SUPPLIED RECORDS
++++++++++
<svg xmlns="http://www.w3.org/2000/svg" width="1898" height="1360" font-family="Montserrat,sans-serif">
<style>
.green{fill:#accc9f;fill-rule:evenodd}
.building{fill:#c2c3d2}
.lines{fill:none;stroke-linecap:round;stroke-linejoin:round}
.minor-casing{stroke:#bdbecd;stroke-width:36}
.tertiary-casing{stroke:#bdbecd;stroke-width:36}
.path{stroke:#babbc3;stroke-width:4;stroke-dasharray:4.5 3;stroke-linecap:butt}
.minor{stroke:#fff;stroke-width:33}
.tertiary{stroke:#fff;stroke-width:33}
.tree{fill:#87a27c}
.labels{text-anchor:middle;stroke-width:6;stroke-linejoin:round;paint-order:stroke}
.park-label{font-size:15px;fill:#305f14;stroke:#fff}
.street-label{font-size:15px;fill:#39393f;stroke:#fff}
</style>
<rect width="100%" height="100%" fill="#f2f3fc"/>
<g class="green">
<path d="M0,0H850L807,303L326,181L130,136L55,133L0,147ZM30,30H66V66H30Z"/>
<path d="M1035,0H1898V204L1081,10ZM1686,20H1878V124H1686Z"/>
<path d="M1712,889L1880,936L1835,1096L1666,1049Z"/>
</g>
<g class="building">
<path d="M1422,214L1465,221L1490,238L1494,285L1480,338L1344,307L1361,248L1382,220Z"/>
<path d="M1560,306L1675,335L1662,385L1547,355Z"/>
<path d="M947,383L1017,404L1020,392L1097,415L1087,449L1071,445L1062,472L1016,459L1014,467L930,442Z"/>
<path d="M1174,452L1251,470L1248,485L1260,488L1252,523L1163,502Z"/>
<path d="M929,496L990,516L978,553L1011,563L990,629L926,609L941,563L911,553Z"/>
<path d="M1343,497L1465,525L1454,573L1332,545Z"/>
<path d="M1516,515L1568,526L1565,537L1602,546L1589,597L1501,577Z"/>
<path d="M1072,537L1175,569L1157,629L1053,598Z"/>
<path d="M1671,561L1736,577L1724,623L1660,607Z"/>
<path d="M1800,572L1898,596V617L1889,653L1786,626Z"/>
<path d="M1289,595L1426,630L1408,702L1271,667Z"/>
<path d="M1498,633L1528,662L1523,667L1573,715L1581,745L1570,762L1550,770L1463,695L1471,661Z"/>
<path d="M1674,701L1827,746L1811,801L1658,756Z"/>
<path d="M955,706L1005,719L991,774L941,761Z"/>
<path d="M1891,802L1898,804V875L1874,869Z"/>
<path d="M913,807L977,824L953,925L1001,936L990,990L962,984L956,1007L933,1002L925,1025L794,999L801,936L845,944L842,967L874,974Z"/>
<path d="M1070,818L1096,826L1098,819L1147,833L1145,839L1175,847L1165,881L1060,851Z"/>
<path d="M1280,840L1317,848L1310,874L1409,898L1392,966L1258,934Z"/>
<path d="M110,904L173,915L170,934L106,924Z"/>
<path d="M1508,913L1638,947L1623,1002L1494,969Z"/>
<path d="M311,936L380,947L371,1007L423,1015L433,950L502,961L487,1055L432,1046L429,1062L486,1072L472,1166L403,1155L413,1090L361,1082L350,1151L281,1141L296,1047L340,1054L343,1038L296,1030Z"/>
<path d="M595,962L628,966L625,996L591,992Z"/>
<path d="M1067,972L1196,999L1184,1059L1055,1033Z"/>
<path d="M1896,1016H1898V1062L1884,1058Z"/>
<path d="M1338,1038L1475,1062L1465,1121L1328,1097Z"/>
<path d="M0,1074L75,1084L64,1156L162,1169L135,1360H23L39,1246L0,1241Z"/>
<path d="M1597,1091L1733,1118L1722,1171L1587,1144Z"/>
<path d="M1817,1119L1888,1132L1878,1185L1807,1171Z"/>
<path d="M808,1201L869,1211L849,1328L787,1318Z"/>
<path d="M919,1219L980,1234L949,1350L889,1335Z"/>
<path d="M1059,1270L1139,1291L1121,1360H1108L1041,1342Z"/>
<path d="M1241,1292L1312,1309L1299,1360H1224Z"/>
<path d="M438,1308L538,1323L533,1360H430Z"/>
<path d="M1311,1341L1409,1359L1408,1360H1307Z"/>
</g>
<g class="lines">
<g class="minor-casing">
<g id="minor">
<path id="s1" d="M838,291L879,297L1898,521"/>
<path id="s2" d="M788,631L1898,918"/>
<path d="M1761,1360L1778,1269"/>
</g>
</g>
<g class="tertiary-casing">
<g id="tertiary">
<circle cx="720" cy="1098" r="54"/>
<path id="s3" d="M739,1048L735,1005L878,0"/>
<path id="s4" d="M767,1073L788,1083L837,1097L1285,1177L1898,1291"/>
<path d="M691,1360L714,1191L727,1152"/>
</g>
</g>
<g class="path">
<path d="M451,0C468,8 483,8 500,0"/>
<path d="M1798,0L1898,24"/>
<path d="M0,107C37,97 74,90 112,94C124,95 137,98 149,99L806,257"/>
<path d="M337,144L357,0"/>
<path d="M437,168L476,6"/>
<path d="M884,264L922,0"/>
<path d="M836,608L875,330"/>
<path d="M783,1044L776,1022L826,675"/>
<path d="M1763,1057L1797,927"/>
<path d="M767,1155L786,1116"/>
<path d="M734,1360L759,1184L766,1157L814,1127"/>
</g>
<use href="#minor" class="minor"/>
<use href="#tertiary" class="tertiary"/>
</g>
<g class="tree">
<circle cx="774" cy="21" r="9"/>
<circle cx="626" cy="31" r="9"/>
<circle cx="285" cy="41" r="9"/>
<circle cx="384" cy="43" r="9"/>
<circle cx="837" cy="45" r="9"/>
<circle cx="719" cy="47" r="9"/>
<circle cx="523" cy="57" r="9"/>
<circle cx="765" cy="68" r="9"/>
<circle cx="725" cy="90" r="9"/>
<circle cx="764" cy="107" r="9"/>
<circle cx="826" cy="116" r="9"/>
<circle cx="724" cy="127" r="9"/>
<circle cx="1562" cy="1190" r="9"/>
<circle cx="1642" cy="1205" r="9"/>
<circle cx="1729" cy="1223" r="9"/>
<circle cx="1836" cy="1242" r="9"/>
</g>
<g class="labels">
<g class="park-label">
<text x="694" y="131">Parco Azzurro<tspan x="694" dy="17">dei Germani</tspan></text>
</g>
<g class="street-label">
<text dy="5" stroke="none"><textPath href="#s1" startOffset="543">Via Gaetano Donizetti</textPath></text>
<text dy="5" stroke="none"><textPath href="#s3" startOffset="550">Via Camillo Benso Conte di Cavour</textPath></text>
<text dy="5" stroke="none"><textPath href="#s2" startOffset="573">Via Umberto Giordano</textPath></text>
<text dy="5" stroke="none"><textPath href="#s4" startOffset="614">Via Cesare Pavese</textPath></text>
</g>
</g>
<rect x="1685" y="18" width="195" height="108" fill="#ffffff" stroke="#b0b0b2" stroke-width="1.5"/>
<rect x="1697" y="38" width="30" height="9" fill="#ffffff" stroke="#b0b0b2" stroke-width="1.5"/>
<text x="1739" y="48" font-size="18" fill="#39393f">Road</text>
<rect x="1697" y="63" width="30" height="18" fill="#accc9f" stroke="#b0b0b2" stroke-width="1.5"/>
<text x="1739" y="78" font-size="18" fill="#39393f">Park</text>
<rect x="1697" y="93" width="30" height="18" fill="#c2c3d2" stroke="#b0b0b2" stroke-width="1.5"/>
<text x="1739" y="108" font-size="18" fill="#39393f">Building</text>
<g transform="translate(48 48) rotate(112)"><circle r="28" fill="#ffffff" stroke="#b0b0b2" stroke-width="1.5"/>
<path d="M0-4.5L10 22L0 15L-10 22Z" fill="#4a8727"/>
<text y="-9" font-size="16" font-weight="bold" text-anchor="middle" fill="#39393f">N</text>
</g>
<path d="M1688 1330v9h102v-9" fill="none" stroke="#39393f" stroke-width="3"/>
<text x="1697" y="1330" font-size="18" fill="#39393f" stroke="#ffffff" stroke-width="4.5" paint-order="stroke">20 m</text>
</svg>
++++++++++
Your answer should be a single number, which is the count of lines in the data above that include the word "casing".

TASK ANSWER
4